The officer can provide the applicant a second chance to pass the test within 60 to 90 days of the first test. However, this permission is only admissible when the applicant has not been found ineligible on other grounds.

FAQs About Citizenship Interview

How long will will uscis take to make a decision?

The USCIS immigration officer can take up to 120 days to make a final decision after the interview.

How long is the citizenship interview?

The naturalization interview of any given applicant can last anywhere around 30 minutes or less.

What should I bring to my citizenship interview in 2022?

When you are visiting the nearest USCIS facility for an interview, you should carry your permanent resident card (Form I-551), An ID form issued by the state, a valid or expired passport, and an appointment notice.

What are the most asked questions for citizenship?

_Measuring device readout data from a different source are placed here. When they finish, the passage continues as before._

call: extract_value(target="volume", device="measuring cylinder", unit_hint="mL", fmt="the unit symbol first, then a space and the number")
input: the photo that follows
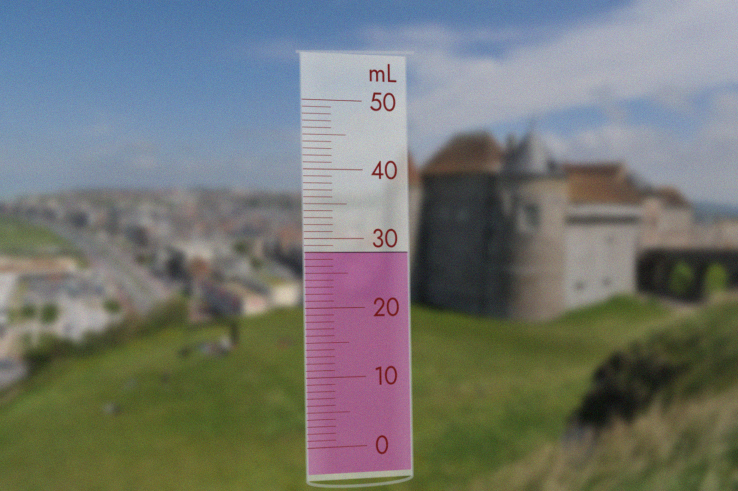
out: mL 28
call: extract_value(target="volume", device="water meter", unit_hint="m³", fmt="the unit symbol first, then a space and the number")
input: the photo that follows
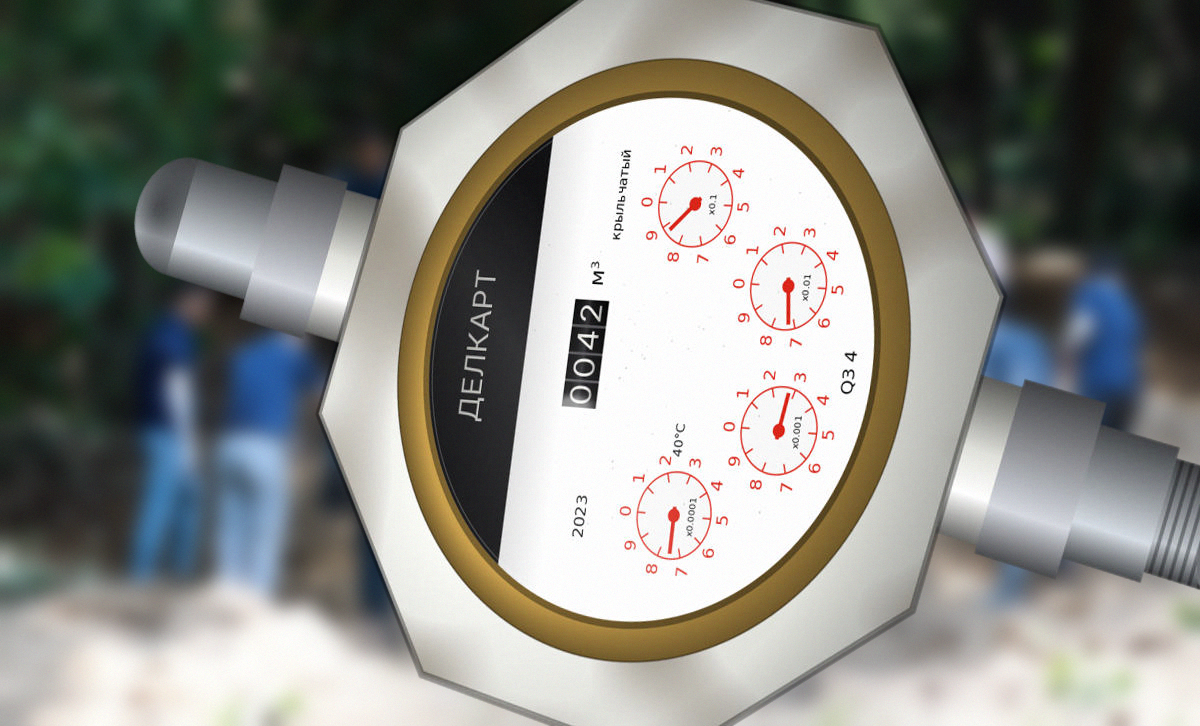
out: m³ 42.8727
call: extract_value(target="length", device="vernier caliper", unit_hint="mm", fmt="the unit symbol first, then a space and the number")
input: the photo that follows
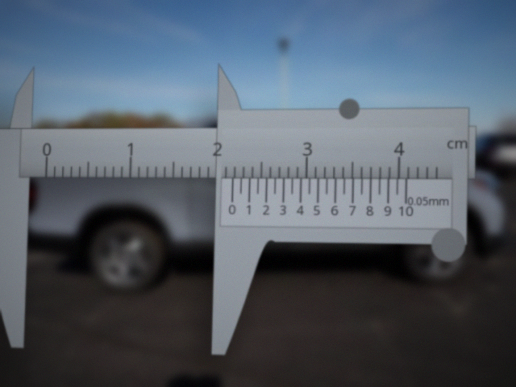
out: mm 21.8
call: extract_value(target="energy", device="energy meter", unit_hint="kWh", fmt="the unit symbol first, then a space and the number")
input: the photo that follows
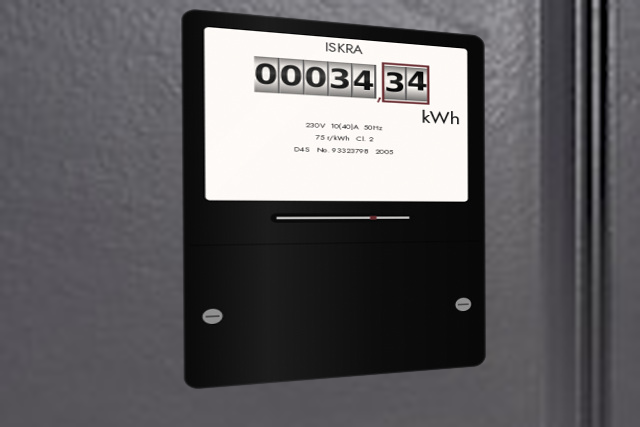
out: kWh 34.34
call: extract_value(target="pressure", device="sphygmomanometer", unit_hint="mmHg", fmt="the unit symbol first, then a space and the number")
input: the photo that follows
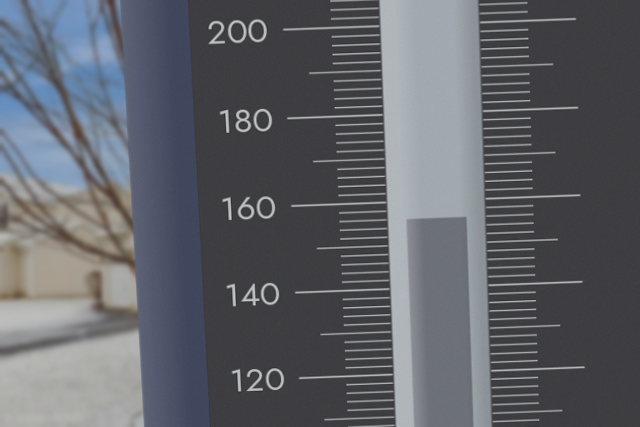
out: mmHg 156
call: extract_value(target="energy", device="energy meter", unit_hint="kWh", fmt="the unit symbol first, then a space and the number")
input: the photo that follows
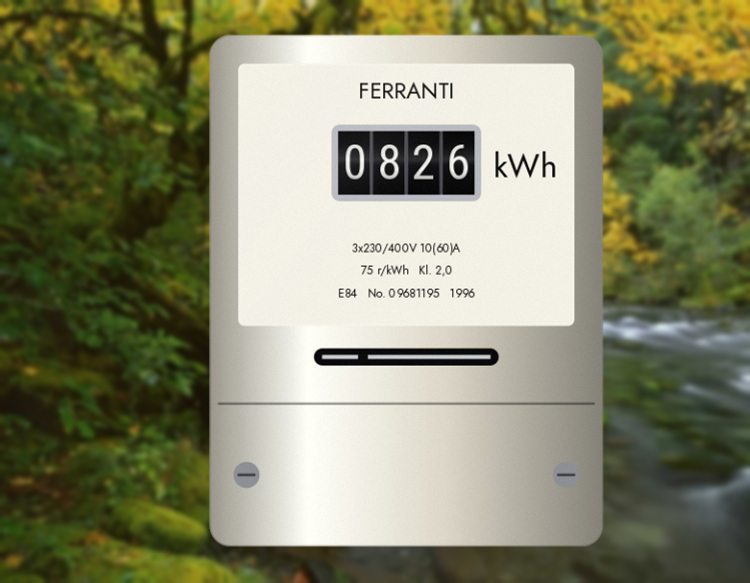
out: kWh 826
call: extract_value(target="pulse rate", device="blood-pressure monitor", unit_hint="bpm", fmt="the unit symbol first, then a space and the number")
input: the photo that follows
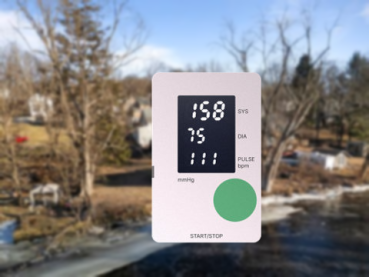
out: bpm 111
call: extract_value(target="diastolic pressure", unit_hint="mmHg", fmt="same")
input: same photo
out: mmHg 75
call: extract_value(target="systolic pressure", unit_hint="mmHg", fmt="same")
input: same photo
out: mmHg 158
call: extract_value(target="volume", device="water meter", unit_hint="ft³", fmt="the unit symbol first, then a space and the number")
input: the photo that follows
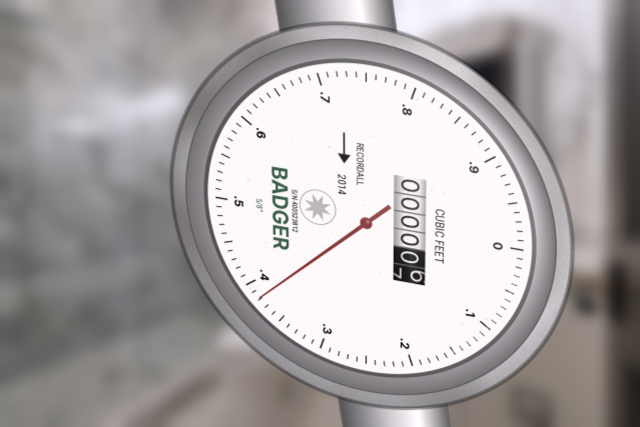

The most asked questions during the common citizenship test include the current president of the U.S., two primary political parties in the U.S., voting time for president, frequency of presidential voting, etc.

Do I need a lawyer to apply for U.S. Citizenship?

No. It is not mandatory to have a lawyer when applying for citizenship. You can file the form yourself. However, you can seek legal advice from a lawyer, but it is at your discretion.

Will USCIS approve my Form N-400 Naturalization application once I pass the reading, writing, and civics portions of the test?

No, you should also pass the speaking test besides the reading, writing, and civics test.